The march also called attention to anti-Gay discrimination, as approximately 800 people were arrested in front of the Supreme Court two days later in the largest civil disobedience action ever held in support of the rights of Lesbians, Gay men, bisexuals, and transgender people.

The 1987 March on Washington also sparked the creation of what became known as BiNet U.S.A. and the National Latina/o Lesbian, Gay, Bisexual, and Transgender Organization (LLEGÓ), the first national groups for bisexuals and GLBTQ Latinas and Latinos, respectively. Prior to the march, bisexual activists circulated a flyer entitled "Are You Ready for a National Bisexual Network?" that encouraged members of the community to be part of the first bisexual contingent in a national demonstration.
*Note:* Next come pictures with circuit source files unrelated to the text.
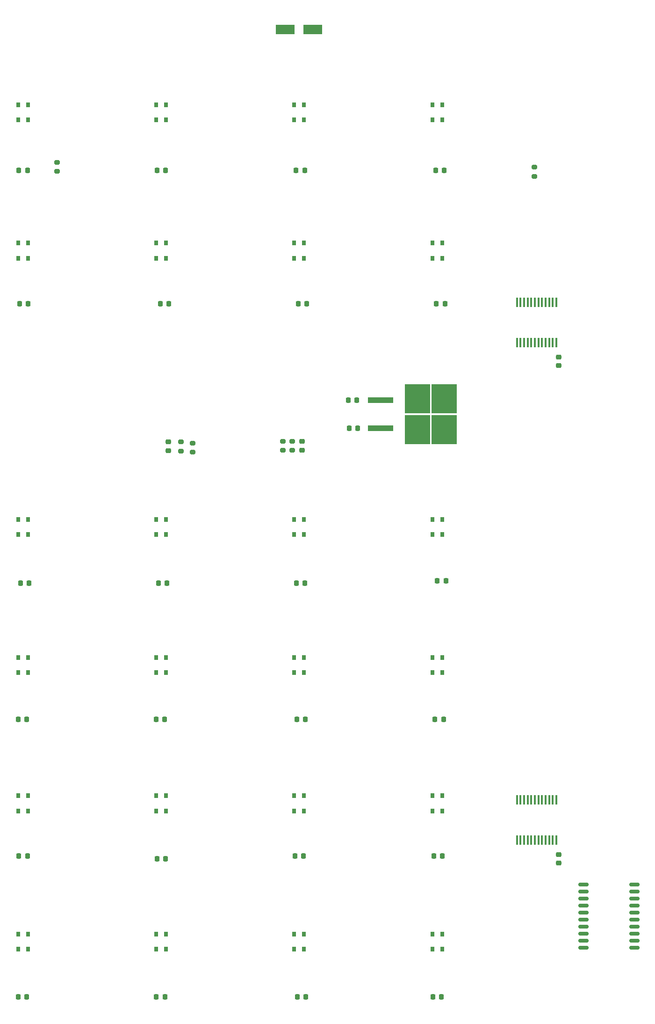
<source format=gbr>
%TF.GenerationSoftware,KiCad,Pcbnew,(6.0.9-0)*%
%TF.CreationDate,2023-10-23T19:11:04-03:00*%
%TF.ProjectId,Faduino-1,46616475-696e-46f2-9d31-2e6b69636164,3*%
%TF.SameCoordinates,Original*%
%TF.FileFunction,Paste,Top*%
%TF.FilePolarity,Positive*%
%FSLAX46Y46*%
G04 Gerber Fmt 4.6, Leading zero omitted, Abs format (unit mm)*
G04 Created by KiCad (PCBNEW (6.0.9-0)) date 2023-10-23 19:11:04*
%MOMM*%
%LPD*%
G01*
G04 APERTURE LIST*
G04 Aperture macros list*
%AMRoundRect*
0 Rectangle with rounded corners*
0 $1 Rounding radius*
0 $2 $3 $4 $5 $6 $7 $8 $9 X,Y pos of 4 corners*
0 Add a 4 corners polygon primitive as box body*
4,1,4,$2,$3,$4,$5,$6,$7,$8,$9,$2,$3,0*
0 Add four circle primitives for the rounded corners*
1,1,$1+$1,$2,$3*
1,1,$1+$1,$4,$5*
1,1,$1+$1,$6,$7*
1,1,$1+$1,$8,$9*
0 Add four rect primitives between the rounded corners*
20,1,$1+$1,$2,$3,$4,$5,0*
20,1,$1+$1,$4,$5,$6,$7,0*
20,1,$1+$1,$6,$7,$8,$9,0*
20,1,$1+$1,$8,$9,$2,$3,0*%
G04 Aperture macros list end*
%ADD10RoundRect,0.225000X-0.250000X0.225000X-0.250000X-0.225000X0.250000X-0.225000X0.250000X0.225000X0*%
%ADD11RoundRect,0.225000X0.225000X0.250000X-0.225000X0.250000X-0.225000X-0.250000X0.225000X-0.250000X0*%
%ADD12RoundRect,0.225000X-0.225000X-0.250000X0.225000X-0.250000X0.225000X0.250000X-0.225000X0.250000X0*%
%ADD13R,0.800000X0.950000*%
%ADD14R,3.500000X1.800000*%
%ADD15RoundRect,0.200000X-0.275000X0.200000X-0.275000X-0.200000X0.275000X-0.200000X0.275000X0.200000X0*%
%ADD16RoundRect,0.200000X0.275000X-0.200000X0.275000X0.200000X-0.275000X0.200000X-0.275000X-0.200000X0*%
%ADD17R,0.450000X1.750000*%
%ADD18RoundRect,0.150000X-0.800000X-0.150000X0.800000X-0.150000X0.800000X0.150000X-0.800000X0.150000X0*%
%ADD19R,4.550000X5.250000*%
%ADD20R,4.600000X1.100000*%
G04 APERTURE END LIST*
D10*
%TO.C,C_mux_1*%
X172000000Y-94225000D03*
X172000000Y-95775000D03*
%TD*%
D11*
%TO.C,C_pwr_2*%
X135605000Y-107110000D03*
X134055000Y-107110000D03*
%TD*%
D12*
%TO.C,C1*%
X74225000Y-60500000D03*
X75775000Y-60500000D03*
%TD*%
%TO.C,C13*%
X124505000Y-135200000D03*
X126055000Y-135200000D03*
%TD*%
%TO.C,C2*%
X99225000Y-60500000D03*
X100775000Y-60500000D03*
%TD*%
%TO.C,C14*%
X150005000Y-134700000D03*
X151555000Y-134700000D03*
%TD*%
%TO.C,C3*%
X124450000Y-60500000D03*
X126000000Y-60500000D03*
%TD*%
%TO.C,C15*%
X74095000Y-159840000D03*
X75645000Y-159840000D03*
%TD*%
D11*
%TO.C,C4*%
X151275000Y-60500000D03*
X149725000Y-60500000D03*
%TD*%
D12*
%TO.C,C16*%
X99095000Y-159840000D03*
X100645000Y-159840000D03*
%TD*%
%TO.C,C17*%
X124595000Y-159840000D03*
X126145000Y-159840000D03*
%TD*%
%TO.C,C6*%
X99835000Y-84640000D03*
X101385000Y-84640000D03*
%TD*%
%TO.C,C18*%
X149595000Y-159840000D03*
X151145000Y-159840000D03*
%TD*%
%TO.C,C7*%
X124835000Y-84640000D03*
X126385000Y-84640000D03*
%TD*%
%TO.C,C19*%
X74225000Y-184560000D03*
X75775000Y-184560000D03*
%TD*%
%TO.C,C8*%
X149835000Y-84640000D03*
X151385000Y-84640000D03*
%TD*%
%TO.C,C20*%
X99225000Y-185060000D03*
X100775000Y-185060000D03*
%TD*%
%TO.C,C21*%
X124225000Y-184560000D03*
X125775000Y-184560000D03*
%TD*%
%TO.C,C22*%
X74125000Y-210030000D03*
X75675000Y-210030000D03*
%TD*%
%TO.C,C11*%
X74505000Y-135200000D03*
X76055000Y-135200000D03*
%TD*%
%TO.C,C23*%
X99125000Y-210030000D03*
X100675000Y-210030000D03*
%TD*%
%TO.C,C12*%
X99505000Y-135200000D03*
X101055000Y-135200000D03*
%TD*%
%TO.C,C24*%
X124625000Y-210030000D03*
X126175000Y-210030000D03*
%TD*%
D10*
%TO.C,C_enc_2*%
X125500000Y-109525000D03*
X125500000Y-111075000D03*
%TD*%
D13*
%TO.C,D2*%
X99110000Y-51365000D03*
X100890000Y-51365000D03*
X100890000Y-48635000D03*
X99110000Y-48635000D03*
%TD*%
%TO.C,D3*%
X124110000Y-51365000D03*
X125890000Y-51365000D03*
X125890000Y-48635000D03*
X124110000Y-48635000D03*
%TD*%
%TO.C,D4*%
X149110000Y-51365000D03*
X150890000Y-51365000D03*
X150890000Y-48635000D03*
X149110000Y-48635000D03*
%TD*%
%TO.C,D5*%
X74110000Y-76365000D03*
X75890000Y-76365000D03*
X75890000Y-73635000D03*
X74110000Y-73635000D03*
%TD*%
%TO.C,D6*%
X99110000Y-76365000D03*
X100890000Y-76365000D03*
X100890000Y-73635000D03*
X99110000Y-73635000D03*
%TD*%
%TO.C,D7*%
X124110000Y-76365000D03*
X125890000Y-76365000D03*
X125890000Y-73635000D03*
X124110000Y-73635000D03*
%TD*%
%TO.C,D8*%
X149110000Y-76365000D03*
X150890000Y-76365000D03*
X150890000Y-73635000D03*
X149110000Y-73635000D03*
%TD*%
%TO.C,D11*%
X74110000Y-126365000D03*
X75890000Y-126365000D03*
X75890000Y-123635000D03*
X74110000Y-123635000D03*
%TD*%
%TO.C,D12*%
X99110000Y-126365000D03*
X100890000Y-126365000D03*
X100890000Y-123635000D03*
X99110000Y-123635000D03*
%TD*%
%TO.C,D13*%
X124110000Y-126365000D03*
X125890000Y-126365000D03*
X125890000Y-123635000D03*
X124110000Y-123635000D03*
%TD*%
%TO.C,D14*%
X149110000Y-126365000D03*
X150890000Y-126365000D03*
X150890000Y-123635000D03*
X149110000Y-123635000D03*
%TD*%
%TO.C,D15*%
X74110000Y-151365000D03*
X75890000Y-151365000D03*
X75890000Y-148635000D03*
X74110000Y-148635000D03*
%TD*%
%TO.C,D16*%
X99110000Y-151365000D03*
X100890000Y-151365000D03*
X100890000Y-148635000D03*
X99110000Y-148635000D03*
%TD*%
%TO.C,D17*%
X124110000Y-151365000D03*
X125890000Y-151365000D03*
X125890000Y-148635000D03*
X124110000Y-148635000D03*
%TD*%
%TO.C,D18*%
X149110000Y-151365000D03*
X150890000Y-151365000D03*
X150890000Y-148635000D03*
X149110000Y-148635000D03*
%TD*%
%TO.C,D19*%
X74110000Y-176365000D03*
X75890000Y-176365000D03*
X75890000Y-173635000D03*
X74110000Y-173635000D03*
%TD*%
%TO.C,D20*%
X99110000Y-176365000D03*
X100890000Y-176365000D03*
X100890000Y-173635000D03*
X99110000Y-173635000D03*
%TD*%
%TO.C,D21*%
X124110000Y-176365000D03*
X125890000Y-176365000D03*
X125890000Y-173635000D03*
X124110000Y-173635000D03*
%TD*%
%TO.C,D22*%
X74110000Y-201365000D03*
X75890000Y-201365000D03*
X75890000Y-198635000D03*
X74110000Y-198635000D03*
%TD*%
%TO.C,D23*%
X99110000Y-201365000D03*
X100890000Y-201365000D03*
X100890000Y-198635000D03*
X99110000Y-198635000D03*
%TD*%
%TO.C,D24*%
X124110000Y-201365000D03*
X125890000Y-201365000D03*
X125890000Y-198635000D03*
X124110000Y-198635000D03*
%TD*%
%TO.C,D_1*%
X74110000Y-51365000D03*
X75890000Y-51365000D03*
X75890000Y-48635000D03*
X74110000Y-48635000D03*
%TD*%
D14*
%TO.C,Diode1*%
X122500000Y-35000000D03*
X127500000Y-35000000D03*
%TD*%
D15*
%TO.C,R1*%
X167600000Y-59915000D03*
X167600000Y-61565000D03*
%TD*%
D16*
%TO.C,R3*%
X105690000Y-111485000D03*
X105690000Y-109835000D03*
%TD*%
D15*
%TO.C,R5*%
X123700000Y-109475000D03*
X123700000Y-111125000D03*
%TD*%
D16*
%TO.C,R4*%
X122000000Y-111125000D03*
X122000000Y-109475000D03*
%TD*%
%TO.C,R2*%
X103550000Y-111275000D03*
X103550000Y-109625000D03*
%TD*%
D10*
%TO.C,C_enc_1*%
X101300000Y-109625000D03*
X101300000Y-111175000D03*
%TD*%
D11*
%TO.C,C5*%
X75885000Y-84640000D03*
X74335000Y-84640000D03*
%TD*%
D10*
%TO.C,C_mux_2*%
X172000000Y-184225000D03*
X172000000Y-185775000D03*
%TD*%
D11*
%TO.C,C_pwr_1*%
X135405000Y-102020000D03*
X133855000Y-102020000D03*
%TD*%
D17*
%TO.C,Mux_2*%
X171575000Y-174400000D03*
X170925000Y-174400000D03*
X170275000Y-174400000D03*
X169625000Y-174400000D03*
X168975000Y-174400000D03*
X168325000Y-174400000D03*
X167675000Y-174400000D03*
X167025000Y-174400000D03*
X166375000Y-174400000D03*
X165725000Y-174400000D03*
X165075000Y-174400000D03*
X164425000Y-174400000D03*
X164425000Y-181600000D03*
X165075000Y-181600000D03*
X165725000Y-181600000D03*
X166375000Y-181600000D03*
X167025000Y-181600000D03*
X167675000Y-181600000D03*
X168325000Y-181600000D03*
X168975000Y-181600000D03*
X169625000Y-181600000D03*
X170275000Y-181600000D03*
X170925000Y-181600000D03*
X171575000Y-181600000D03*
%TD*%
%TO.C,Mux_1*%
X171575000Y-84400000D03*
X170925000Y-84400000D03*
X170275000Y-84400000D03*
X169625000Y-84400000D03*
X168975000Y-84400000D03*
X168325000Y-84400000D03*
X167675000Y-84400000D03*
X167025000Y-84400000D03*
X166375000Y-84400000D03*
X165725000Y-84400000D03*
X165075000Y-84400000D03*
X164425000Y-84400000D03*
X164425000Y-91600000D03*
X165075000Y-91600000D03*
X165725000Y-91600000D03*
X166375000Y-91600000D03*
X167025000Y-91600000D03*
X167675000Y-91600000D03*
X168325000Y-91600000D03*
X168975000Y-91600000D03*
X169625000Y-91600000D03*
X170275000Y-91600000D03*
X170925000Y-91600000D03*
X171575000Y-91600000D03*
%TD*%
D16*
%TO.C,R19*%
X81160000Y-60695000D03*
X81160000Y-59045000D03*
%TD*%
D13*
%TO.C,D9*%
X149110000Y-176365000D03*
X150890000Y-176365000D03*
X150890000Y-173635000D03*
X149110000Y-173635000D03*
%TD*%
D12*
%TO.C,C9*%
X149385000Y-184540000D03*
X150935000Y-184540000D03*
%TD*%
D13*
%TO.C,D10*%
X149110000Y-201365000D03*
X150890000Y-201365000D03*
X150890000Y-198635000D03*
X149110000Y-198635000D03*
%TD*%
D12*
%TO.C,C10*%
X149225000Y-210030000D03*
X150775000Y-210030000D03*
%TD*%
D18*
%TO.C,L293DD1*%
X176510000Y-189695000D03*
X176510000Y-190965000D03*
X176510000Y-192235000D03*
X176510000Y-193505000D03*
X176510000Y-194775000D03*
X176510000Y-196045000D03*
X176510000Y-197315000D03*
X176510000Y-198585000D03*
X176510000Y-199855000D03*
X176510000Y-201125000D03*
X185710000Y-201125000D03*
X185710000Y-199855000D03*
X185710000Y-198585000D03*
X185710000Y-197315000D03*
X185710000Y-196045000D03*
X185710000Y-194775000D03*
X185710000Y-193505000D03*
X185710000Y-192235000D03*
X185710000Y-190965000D03*
X185710000Y-189695000D03*
%TD*%
D19*
%TO.C,Tension_reg1*%
X146440000Y-101805000D03*
X146440000Y-107355000D03*
X151290000Y-101805000D03*
X151290000Y-107355000D03*
D20*
X139715000Y-102040000D03*
X139715000Y-107120000D03*
%TD*%
M02*

</source>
Approximately 75 bisexuals from across the U. S. participated and began laying the groundwork for an organization that could speak to the needs of bi-identified people and counter the animus against bisexuals that was commonplace in both Lesbian and Gay communities and the dominant society.

By 1987, Latino GLBTQ activists from Los Angeles, Houston, Austin, and elsewhere had been meeting for two years, discussing ways to work together to further the basic rights and visibility of GLBTQ Latinas and Latinos. But with AIDS having a disproportionate impact on Latino GLBTQ communities throughout the United States, the activists recognized the need for a national organization and met at the March on Washington to form what was then called NLLGA, National Latina/o Lesbian and Gay Activists. Renaming themselves LLEGÓ the following year, the group has since expanded to address issues of concern to Lesbian, Gay, bisexual, and transgender Latinas and Latinos in other countries.

Along with the formation of new national groups, the most lasting effects of the weekend's events were felt on the local level. Energized and inspired by the march, many activists returned home and established social and political groups in their own communities, providing even greater visibility and strength to the struggle for Lesbian, Gay, bisexual, and transgender rights. The date of the march, October 11th, has been celebrated internationally ever since as National Coming Out Day to inspire members of the GLBTQ community to continue to show, as one of the common march slogans proclaimed, "we are everywhere."


Original Keith Haring Poster for National Coming Out Day 1988
1988 -

NATIONAL COMING OUT DAY -- National Coming Out Day was founded by Robert Eichberg and Jean O'Leary on October 11, 1988 in celebration of the first Gay march on Washington D.C. a year earlier. The purpose of the march and of National Coming Out Day is to promote government and public awareness of Gay, bisexual, Lesbian and transgender rights and to celebrate homosexuality. National Coming Out Day is a time to publicly display Gay pride. Many choose this day to come out to their parents, friends, co-workers and themselves.